▶ Task details
Repeat only the lines below from the one containing "right elbow: (88, 140)" through the one containing "left eye: (129, 83)", inclusive, exactly as written.

(Pose landmark coordinates)
>>

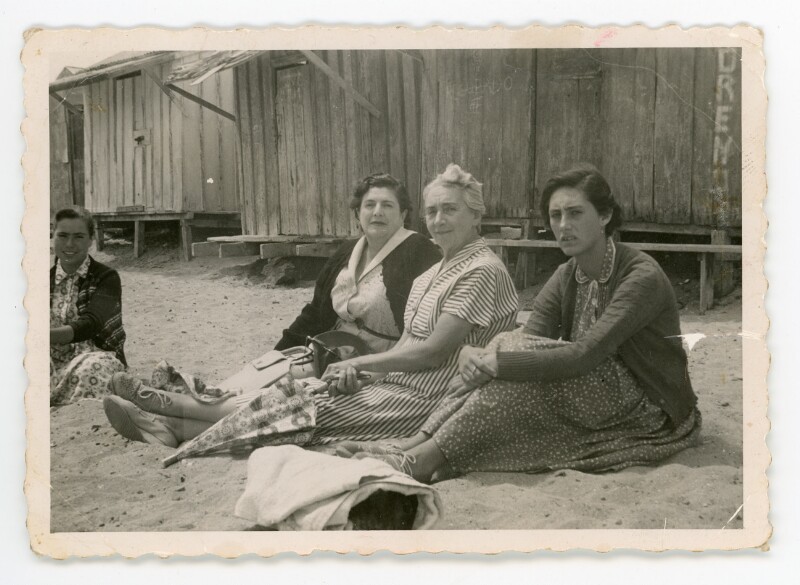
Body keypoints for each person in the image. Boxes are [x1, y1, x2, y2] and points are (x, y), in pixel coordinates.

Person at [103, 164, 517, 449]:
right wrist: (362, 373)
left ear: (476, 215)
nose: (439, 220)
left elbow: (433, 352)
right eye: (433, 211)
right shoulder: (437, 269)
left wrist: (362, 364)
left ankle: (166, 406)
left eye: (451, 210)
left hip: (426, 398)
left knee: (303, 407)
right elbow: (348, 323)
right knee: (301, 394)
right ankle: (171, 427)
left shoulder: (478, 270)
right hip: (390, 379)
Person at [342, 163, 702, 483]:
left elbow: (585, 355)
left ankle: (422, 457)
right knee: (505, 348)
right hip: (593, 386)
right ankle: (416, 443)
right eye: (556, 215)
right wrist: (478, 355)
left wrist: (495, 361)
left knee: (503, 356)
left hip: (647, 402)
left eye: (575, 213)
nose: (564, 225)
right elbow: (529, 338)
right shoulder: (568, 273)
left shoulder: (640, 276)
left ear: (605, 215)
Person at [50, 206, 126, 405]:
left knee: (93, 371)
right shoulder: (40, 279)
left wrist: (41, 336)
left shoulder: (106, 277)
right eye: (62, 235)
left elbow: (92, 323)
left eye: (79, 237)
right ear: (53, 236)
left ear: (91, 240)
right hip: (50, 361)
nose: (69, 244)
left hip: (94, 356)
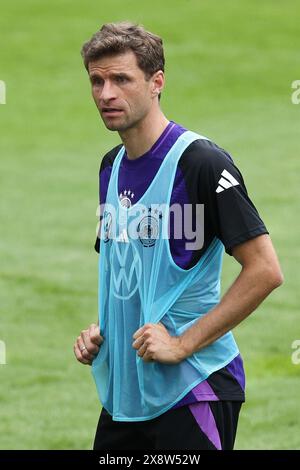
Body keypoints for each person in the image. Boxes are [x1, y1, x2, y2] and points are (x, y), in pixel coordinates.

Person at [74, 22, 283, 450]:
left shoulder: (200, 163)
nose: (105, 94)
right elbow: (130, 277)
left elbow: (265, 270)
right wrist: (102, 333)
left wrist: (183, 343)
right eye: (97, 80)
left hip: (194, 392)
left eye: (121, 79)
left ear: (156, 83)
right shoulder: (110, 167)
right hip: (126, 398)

<<
>>

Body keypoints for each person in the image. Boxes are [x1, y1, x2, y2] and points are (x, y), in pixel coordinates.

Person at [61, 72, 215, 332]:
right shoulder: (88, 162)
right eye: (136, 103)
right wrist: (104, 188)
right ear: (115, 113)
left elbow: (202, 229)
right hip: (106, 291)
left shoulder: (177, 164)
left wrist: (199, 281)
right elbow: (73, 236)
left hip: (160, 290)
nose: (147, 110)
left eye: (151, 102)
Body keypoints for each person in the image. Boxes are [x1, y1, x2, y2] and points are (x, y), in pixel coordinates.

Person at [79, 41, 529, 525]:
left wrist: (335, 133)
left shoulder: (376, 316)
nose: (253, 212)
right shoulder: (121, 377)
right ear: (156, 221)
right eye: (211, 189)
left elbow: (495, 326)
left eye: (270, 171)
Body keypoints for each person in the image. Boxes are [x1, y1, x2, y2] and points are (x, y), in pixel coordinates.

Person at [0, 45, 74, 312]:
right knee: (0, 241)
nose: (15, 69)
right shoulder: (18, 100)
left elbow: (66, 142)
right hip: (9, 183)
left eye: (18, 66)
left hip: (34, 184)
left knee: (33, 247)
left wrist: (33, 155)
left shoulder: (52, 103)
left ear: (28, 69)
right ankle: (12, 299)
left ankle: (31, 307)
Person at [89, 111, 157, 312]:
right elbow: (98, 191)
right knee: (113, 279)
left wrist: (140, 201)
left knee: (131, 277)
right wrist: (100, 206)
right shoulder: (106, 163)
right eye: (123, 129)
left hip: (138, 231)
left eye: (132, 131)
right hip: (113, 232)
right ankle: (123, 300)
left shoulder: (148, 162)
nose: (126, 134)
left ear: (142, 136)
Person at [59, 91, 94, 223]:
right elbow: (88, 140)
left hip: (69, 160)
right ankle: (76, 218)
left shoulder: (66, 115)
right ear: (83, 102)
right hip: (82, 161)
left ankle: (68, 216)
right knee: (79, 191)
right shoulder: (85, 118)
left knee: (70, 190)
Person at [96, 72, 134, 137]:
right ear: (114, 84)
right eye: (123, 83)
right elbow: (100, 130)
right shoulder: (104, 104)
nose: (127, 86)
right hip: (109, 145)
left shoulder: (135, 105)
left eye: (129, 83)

<<
>>

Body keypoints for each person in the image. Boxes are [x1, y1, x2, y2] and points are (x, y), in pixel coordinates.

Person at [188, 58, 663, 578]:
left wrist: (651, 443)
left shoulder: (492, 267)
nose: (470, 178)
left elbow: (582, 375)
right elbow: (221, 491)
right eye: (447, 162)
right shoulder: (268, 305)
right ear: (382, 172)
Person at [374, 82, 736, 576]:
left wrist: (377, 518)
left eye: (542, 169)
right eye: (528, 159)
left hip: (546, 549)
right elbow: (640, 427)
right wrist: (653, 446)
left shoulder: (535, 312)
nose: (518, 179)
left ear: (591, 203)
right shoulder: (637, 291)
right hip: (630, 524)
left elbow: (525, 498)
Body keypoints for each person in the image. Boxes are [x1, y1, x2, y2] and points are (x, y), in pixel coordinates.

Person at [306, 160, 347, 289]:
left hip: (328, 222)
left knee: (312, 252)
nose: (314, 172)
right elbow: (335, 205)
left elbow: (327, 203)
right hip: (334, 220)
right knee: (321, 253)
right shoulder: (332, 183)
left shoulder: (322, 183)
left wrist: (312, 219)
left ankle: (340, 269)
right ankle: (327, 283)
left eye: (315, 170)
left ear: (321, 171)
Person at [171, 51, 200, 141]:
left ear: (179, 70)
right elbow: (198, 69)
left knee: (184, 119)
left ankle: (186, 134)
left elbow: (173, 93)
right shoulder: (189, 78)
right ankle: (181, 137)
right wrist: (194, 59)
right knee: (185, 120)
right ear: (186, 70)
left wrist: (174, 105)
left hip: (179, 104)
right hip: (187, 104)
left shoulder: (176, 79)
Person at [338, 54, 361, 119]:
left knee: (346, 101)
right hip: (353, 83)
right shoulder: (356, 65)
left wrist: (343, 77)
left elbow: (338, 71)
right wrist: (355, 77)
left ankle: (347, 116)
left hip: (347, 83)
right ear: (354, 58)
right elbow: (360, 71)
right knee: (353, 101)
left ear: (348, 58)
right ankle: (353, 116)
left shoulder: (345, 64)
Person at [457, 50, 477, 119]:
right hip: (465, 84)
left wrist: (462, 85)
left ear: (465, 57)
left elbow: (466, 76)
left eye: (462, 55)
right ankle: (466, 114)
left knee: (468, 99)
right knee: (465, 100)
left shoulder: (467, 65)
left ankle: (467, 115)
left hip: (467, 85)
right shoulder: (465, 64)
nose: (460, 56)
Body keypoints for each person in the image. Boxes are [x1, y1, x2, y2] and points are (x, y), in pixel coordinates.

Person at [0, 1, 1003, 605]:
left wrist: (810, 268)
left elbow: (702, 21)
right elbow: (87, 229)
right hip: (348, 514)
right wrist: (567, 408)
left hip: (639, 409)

<<

▶ Response below
right elbow: (88, 140)
left hip: (69, 160)
right ankle: (76, 218)
left shoulder: (66, 115)
right ear: (83, 102)
right hip: (82, 161)
left ankle: (68, 216)
right knee: (79, 191)
right shoulder: (85, 118)
left knee: (70, 190)
Person at [96, 72, 134, 137]:
right ear: (114, 84)
right eye: (123, 83)
right elbow: (100, 130)
right shoulder: (104, 104)
nose: (127, 86)
right hip: (109, 145)
left shoulder: (135, 105)
left eye: (129, 83)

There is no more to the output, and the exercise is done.